1 assume cs:code, ds:data 2 data segment 3 db 'Nuist' 4 db 2, 3, 4, 5, 6 5 data ends 6 7 code segment 8 start: 9 mov ax, data 10 mov ds, ax 11 12 mov ax, 0b800H 13 mov es, ax 14 15 mov cx, 5 16 mov si, 0 17 mov di, 0f00h 18 s: mov al, [si] 19 and al, 0dfh 20 mov es:[di], al 21 mov al, [5+si] 22 mov es:[di+1], al 23 inc si 24 add di, 2 25 loop s 26 27 mov ah, 4ch 28 int 21h 29 code ends 30 end startRead the source program, theoretically analyze the functions of the source code, especially line15-25, what are the functions realized by the loop, and understand the functions of each instruction line by line. Assemble and link the program to get the executable file, run and observe the results. Use the debug tool to debug the program and observe the results before the program returns, that is, after line25 and before line27.
What is the function of line19 in the source code?
Use bitwise and operations to capitalize letters
Modify the value of 5 byte units in line4, reassemble, link, run and observe the results.1 db 2,3,4,5,6 2 --> Change to: 3 db 5 dup(2) or db 5 dup(5)Based on observation, analyze and guess what the numerical function here is.
Here, the function of numerical value should be to change the color of letters.
Experimental task 6 It is known that the 8086 assembly source program task6.asm code fragment is as follows.
1 assume cs:code, ds:data, es:table 2 3 data segment 4 db '1975', '1976', '1977', '1978', '1979' 5 dw 16, 22, 382, 1356, 2390 6 dw 3, 7, 9, 13, 28 7 data ends 8 9 table segment 10 db 5 dup( 16 dup(' ') ) ; 11 table ends 12 13 code segment 14 start: 15 mov ax,data 16 mov ds,ax 17 mov ax,table 18 mov es,ax 19 20 mov bx,0 21 mov bp,0 22 mov si,20 23 mov cx,5 24 25 s: mov ax,ds:[bx] 26 mov es:[bp],ax 27 mov ax,ds:[bx+2] 28 mov es:[bp+2],ax 29 30 mov ax,ds:[si] 31 mov es:[bp+5],ax 32 mov word ptr es:[bp+7],0 33 34 mov ax,ds:[si+10] 35 mov es:[bp+10],ax 36 37 mov ax,ds:[si] 38 mov dl,ds:[si+10] 39 div dl 40 mov es:[bp+13],al 41 mov byte ptr es:[bp+14],0 42 43 add bx,4 44 add bp,16 45 add si,2 46 47 loop s 48 49 mov ah, 4ch 50 int 21h 51 code ends 52 end start
requirement: ① Complete the program, realize the title requirements, and write the year, income, number of employees and per capita income into the table section in a structured way. In the table, each row of data occupies 16 bytes in the logical segment table, and the byte size of each data is allocated as follows. Interim, between data Space spacing.

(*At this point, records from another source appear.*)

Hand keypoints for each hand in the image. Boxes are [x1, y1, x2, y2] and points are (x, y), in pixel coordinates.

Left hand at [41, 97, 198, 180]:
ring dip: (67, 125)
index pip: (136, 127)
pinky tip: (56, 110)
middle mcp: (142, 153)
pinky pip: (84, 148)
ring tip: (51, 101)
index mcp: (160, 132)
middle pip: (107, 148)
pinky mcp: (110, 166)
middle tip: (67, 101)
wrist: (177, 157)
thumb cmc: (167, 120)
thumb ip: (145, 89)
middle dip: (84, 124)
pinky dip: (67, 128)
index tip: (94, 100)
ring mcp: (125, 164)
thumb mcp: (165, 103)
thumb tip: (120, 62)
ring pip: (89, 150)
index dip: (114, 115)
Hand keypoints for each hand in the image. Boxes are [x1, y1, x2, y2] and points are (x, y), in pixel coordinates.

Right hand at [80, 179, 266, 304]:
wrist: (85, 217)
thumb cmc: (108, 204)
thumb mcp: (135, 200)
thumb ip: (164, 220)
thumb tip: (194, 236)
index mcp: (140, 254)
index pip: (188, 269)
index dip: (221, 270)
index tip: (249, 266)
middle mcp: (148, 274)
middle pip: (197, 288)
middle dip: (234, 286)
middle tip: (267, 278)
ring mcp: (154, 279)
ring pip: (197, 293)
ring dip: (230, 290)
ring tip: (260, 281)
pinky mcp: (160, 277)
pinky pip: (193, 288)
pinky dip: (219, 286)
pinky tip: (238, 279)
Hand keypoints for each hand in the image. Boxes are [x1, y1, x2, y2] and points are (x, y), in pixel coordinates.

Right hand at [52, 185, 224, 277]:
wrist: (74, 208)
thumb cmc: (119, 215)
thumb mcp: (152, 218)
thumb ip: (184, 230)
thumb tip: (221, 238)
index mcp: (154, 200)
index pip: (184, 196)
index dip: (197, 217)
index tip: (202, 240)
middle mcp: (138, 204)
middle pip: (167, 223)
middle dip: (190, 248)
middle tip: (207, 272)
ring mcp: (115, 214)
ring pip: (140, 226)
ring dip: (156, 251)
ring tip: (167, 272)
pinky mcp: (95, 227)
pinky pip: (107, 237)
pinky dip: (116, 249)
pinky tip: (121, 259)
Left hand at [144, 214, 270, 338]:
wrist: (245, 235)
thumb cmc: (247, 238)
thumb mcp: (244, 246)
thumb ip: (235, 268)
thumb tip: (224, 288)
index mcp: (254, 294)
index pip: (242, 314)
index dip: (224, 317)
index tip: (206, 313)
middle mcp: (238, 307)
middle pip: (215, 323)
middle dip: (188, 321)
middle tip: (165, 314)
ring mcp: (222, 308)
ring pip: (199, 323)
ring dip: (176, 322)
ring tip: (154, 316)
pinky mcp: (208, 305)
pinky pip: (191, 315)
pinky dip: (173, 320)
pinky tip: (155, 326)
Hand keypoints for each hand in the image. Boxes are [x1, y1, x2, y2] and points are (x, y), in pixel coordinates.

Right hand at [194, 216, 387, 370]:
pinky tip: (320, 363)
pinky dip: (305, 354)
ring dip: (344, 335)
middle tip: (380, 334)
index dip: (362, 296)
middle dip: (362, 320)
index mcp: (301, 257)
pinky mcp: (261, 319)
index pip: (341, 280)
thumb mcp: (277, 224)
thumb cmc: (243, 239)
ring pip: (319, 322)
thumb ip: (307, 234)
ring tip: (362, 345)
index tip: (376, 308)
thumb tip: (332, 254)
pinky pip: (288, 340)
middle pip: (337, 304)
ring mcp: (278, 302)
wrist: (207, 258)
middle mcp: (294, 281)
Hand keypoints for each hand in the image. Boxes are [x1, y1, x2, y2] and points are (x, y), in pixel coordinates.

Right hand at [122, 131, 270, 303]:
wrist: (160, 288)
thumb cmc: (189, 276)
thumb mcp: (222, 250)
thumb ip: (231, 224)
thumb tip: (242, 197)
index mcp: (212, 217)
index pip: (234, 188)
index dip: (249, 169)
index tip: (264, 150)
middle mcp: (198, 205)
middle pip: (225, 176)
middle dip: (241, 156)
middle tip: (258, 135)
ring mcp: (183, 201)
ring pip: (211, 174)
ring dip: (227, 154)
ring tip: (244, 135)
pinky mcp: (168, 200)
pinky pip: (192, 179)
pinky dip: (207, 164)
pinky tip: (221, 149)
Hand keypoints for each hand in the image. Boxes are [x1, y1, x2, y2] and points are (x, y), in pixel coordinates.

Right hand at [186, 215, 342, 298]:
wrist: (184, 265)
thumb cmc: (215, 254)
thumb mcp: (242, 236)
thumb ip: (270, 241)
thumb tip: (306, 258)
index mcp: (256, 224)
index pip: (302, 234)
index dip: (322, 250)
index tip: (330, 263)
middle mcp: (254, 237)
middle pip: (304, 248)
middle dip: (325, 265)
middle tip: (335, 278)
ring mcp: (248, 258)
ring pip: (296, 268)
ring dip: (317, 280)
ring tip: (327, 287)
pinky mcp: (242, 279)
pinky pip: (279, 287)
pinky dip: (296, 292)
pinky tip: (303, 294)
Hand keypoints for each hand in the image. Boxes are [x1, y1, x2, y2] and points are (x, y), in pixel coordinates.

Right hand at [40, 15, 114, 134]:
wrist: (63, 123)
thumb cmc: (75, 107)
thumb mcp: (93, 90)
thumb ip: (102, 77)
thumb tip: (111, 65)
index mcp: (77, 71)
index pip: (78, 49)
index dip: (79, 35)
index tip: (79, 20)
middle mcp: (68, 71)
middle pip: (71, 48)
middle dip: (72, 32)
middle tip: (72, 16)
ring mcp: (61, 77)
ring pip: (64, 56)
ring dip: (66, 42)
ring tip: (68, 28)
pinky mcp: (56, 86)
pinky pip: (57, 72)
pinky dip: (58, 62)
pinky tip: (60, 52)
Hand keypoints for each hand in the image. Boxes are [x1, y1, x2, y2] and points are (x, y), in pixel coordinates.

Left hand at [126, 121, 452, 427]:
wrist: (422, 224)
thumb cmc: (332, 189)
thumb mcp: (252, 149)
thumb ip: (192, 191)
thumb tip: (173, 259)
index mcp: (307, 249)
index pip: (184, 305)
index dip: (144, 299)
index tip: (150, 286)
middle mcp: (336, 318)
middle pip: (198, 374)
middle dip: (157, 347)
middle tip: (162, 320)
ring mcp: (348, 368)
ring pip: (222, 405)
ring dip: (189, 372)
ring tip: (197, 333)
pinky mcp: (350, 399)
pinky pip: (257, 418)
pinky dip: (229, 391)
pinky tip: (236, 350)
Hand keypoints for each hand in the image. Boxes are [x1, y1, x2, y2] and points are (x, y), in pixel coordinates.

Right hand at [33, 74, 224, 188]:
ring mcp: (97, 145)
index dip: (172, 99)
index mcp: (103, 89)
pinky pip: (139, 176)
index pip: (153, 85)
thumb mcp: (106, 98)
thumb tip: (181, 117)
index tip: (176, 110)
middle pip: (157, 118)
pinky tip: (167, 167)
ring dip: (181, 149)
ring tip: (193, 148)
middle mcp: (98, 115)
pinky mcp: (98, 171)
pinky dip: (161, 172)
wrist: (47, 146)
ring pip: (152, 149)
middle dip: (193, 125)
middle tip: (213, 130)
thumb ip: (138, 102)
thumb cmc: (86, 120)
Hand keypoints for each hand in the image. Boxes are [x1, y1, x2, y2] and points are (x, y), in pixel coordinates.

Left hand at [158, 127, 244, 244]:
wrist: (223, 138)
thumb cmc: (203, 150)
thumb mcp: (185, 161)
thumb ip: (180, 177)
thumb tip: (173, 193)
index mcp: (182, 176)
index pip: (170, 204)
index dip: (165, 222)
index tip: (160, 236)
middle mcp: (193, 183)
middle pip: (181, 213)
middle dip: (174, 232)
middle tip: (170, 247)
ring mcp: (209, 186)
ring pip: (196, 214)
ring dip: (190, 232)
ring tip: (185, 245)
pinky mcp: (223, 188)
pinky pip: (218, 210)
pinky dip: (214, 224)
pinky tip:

② After assembly and connection, load and debug the program in debug. Use u command, g command and d command flexibly and reasonably to display the beginning logic The data information of the segment table, and the data information of the segment table after the structured data is stored, confirm to realize the subject requirements. 
Results after running:
Tips: 1. This exercise task is not difficult, but cumbersome. You need to carefully sort out the layout of each data item in the table before you practice Move address). Then, the addressing mode and loop are flexibly applied to realize the movement of data between memory and memory. 2. When practicing, do not consider the decimal division, use the div command for integer division, and keep the quotient.